### MATERIAL FOR THIS EXERCISE
——

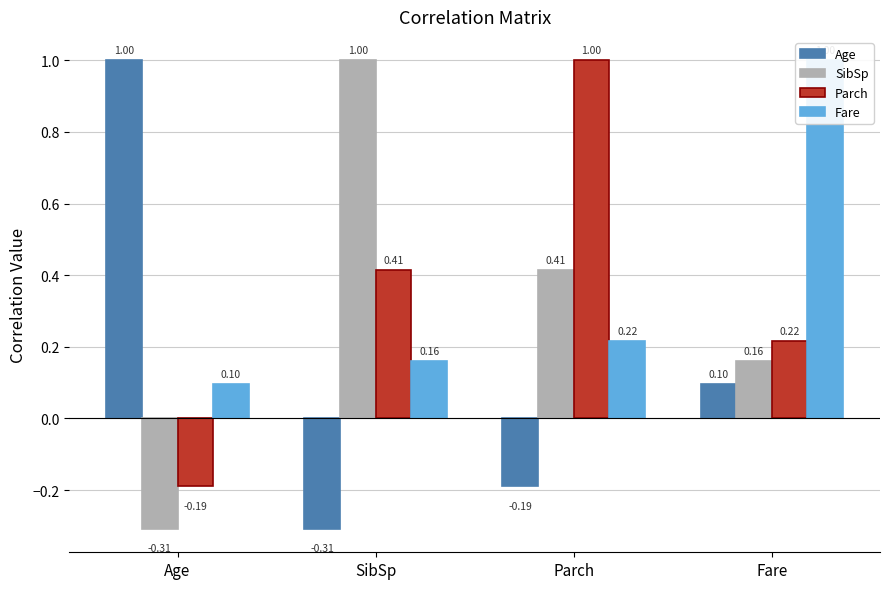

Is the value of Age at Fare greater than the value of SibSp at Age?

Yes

——

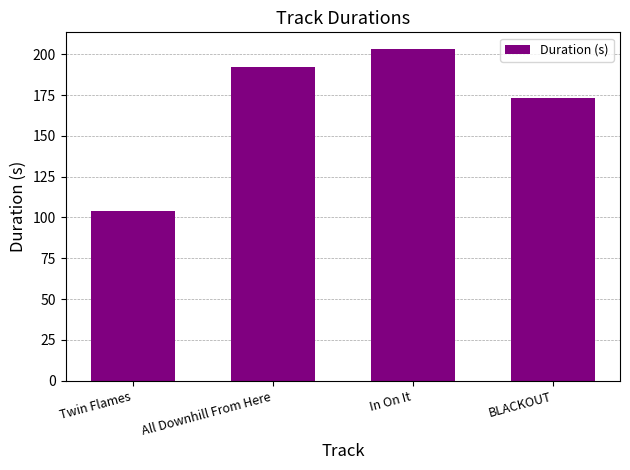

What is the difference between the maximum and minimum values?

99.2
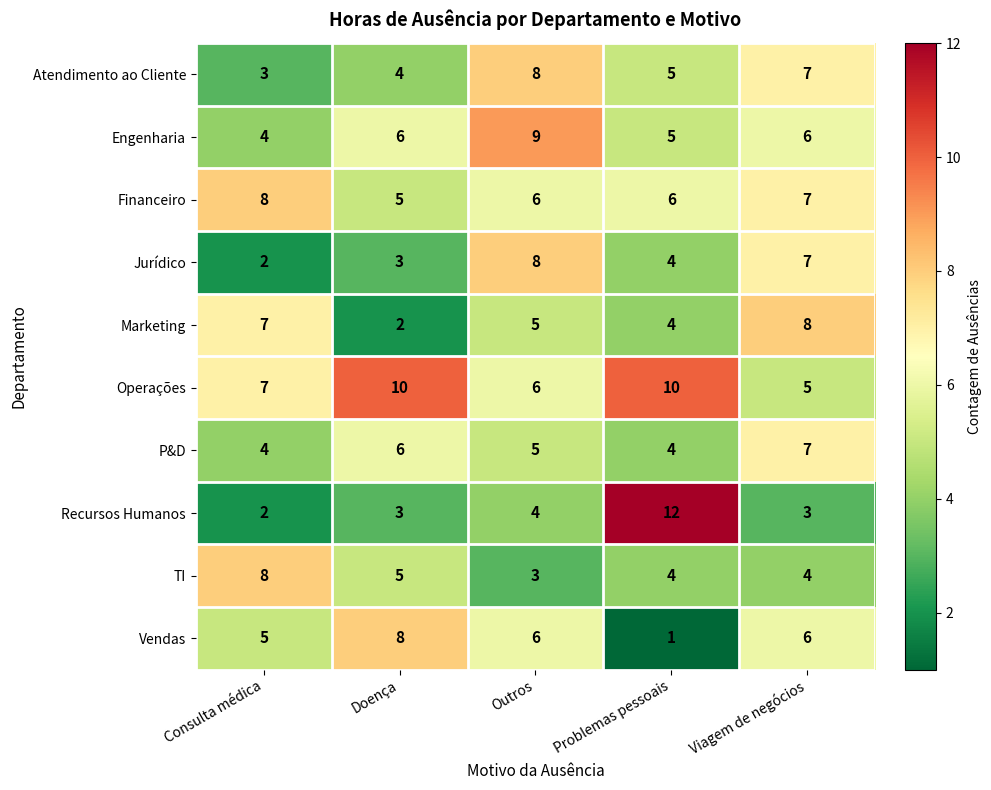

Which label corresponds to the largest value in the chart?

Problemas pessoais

——

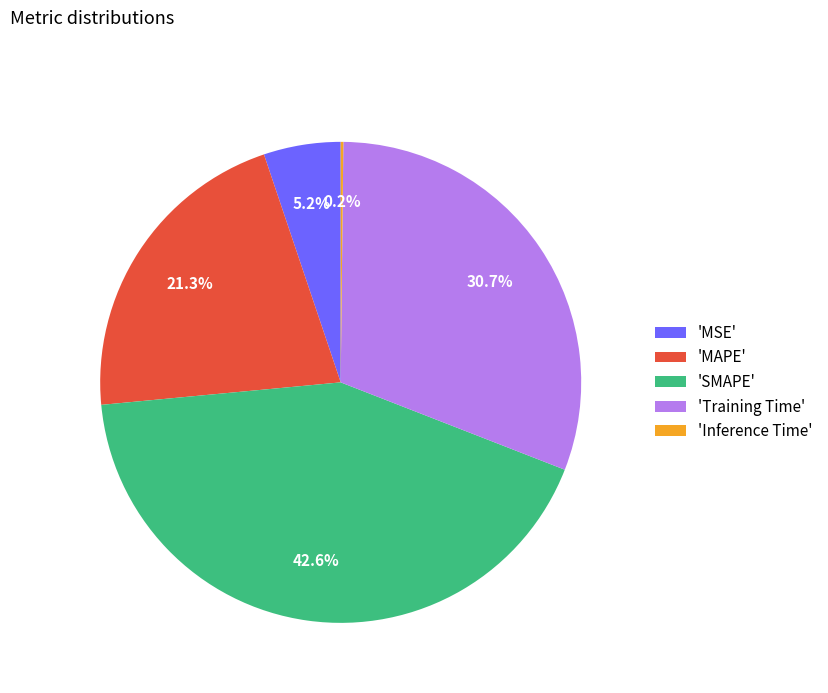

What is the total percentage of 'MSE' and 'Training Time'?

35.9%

——

### WHAT TO WORK ON
Put the stretch of records from the line containing "What is the difference" through the line containing "Which label corresponds" into a numbered list. Omit blank lines, and leave the pictures out of the answer.

### RESPONSE FOR THIS EXERCISE
1. What is the difference between the maximum and minimum values?
2. 99.2
3. Which label corresponds to the largest value in the chart?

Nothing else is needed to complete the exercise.